NextImg:Opinion | ‘Severance,’ ‘The Substance’ and Our Increasingly Splintered Selves

From one day to the next, you inhabit one body; you have access to one set of memories; your personality, values and appearance hold more or less steady. Other people treat you as a single, unified person — responsible for last month’s debts, deserving punishment or reward for yesterday’s deeds, relating consistently with family, lovers, colleagues and friends. Which of these qualities is the one that makes you a single, continuous person? In ordinary life it doesn’t matter, because these components of personhood all travel together, an inseparable bundle.

But what if some of those components peeled off into alternative versions of you? It’s a striking coincidence that two much talked-about current works of popular culture — the Apple TV+ series “Severance” and the film “The Substance,” starring Demi Moore — both explore the bewildering emotional and philosophical complications of cleaving a second, separate entity off of yourself. What is the relationship between the resulting consciousnesses? What, if anything, do they owe each other? And to what degree is what we think of as our own identity, our self, just a compromise — and an unstable one, at that?

As “Severance” fans prepare for its long-awaited second season, which premieres on Friday, and “The Substance” makes its way through awards season, it’s worth considering why these two stories and the provocative questions they raise have struck such a nerve.

In “Severance,” characters voluntarily undergo a procedure that severs their workday memories from their home-life memories. At 9 each weekday morning, “severed” workers find themselves riding an elevator down to the office, with no recollection of their lives outside of work. These “innies” clock a full workday and then, at 5, ride the elevator back up, only to find themselves riding back down the next morning. Meanwhile, their “outies” come to consciousness each weekday afternoon in the upbound elevator. They live their outside lives and commute back the next morning, entirely ignorant of their innies’ work-time activities.

In “The Substance,” the cleaving works differently: An experimental drug splits users into two bodies, one young and beautiful, one middle-aged or old. They spend a week in each body while the other lies comatose. The young and old selves appear to have continuous memories (though the movie can be tantalizingly ambiguous about that), but they develop different priorities and relationships. Sue, the younger self of Elisabeth, rockets to Hollywood stardom, while Elisabeth becomes a recluse, discarded by an entertainment industry that reviles aging female bodies.

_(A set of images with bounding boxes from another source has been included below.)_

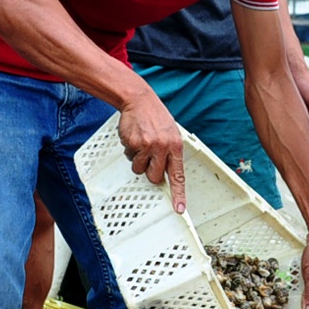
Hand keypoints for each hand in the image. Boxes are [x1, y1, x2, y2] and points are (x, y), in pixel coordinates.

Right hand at [118, 88, 184, 211]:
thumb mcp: (171, 134)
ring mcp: (147, 146)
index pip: (178, 175)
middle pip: (154, 177)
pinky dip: (130, 149)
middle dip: (150, 172)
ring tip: (142, 143)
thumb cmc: (156, 118)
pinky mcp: (133, 143)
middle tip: (149, 157)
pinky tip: (135, 136)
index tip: (179, 208)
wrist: (140, 100)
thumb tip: (165, 173)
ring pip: (139, 168)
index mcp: (176, 146)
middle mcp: (163, 147)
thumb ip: (170, 152)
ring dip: (138, 159)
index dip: (178, 194)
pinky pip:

The question of what makes you “you,” from moment to moment and across a lifetime, has been a subject of intense debate among philosophers. Writing in the 17th century, John Locke emphasized continuity of memory. By his standard, each innie-and-outie pair from “Severance” constitutes two entirely different people, despite their sharing one body. Conversely, Elisabeth and Sue from “The Substance” constitute a single person because they seem to recall some of the same experiences. In contrast, the 20th-century philosopher Bernard Williams prioritized bodily continuity, a perspective that makes an innie-and-outie pair a single person but Elisabeth and Sue two distinct people. The 21st-century psychologist Nina Strohminger and the philosopher Shaun Nichols emphasize continuity of moral values, yielding more complex judgments about these fictional cases. Other scholars view selfhood as a social construct, determined by relationships and societal expectations.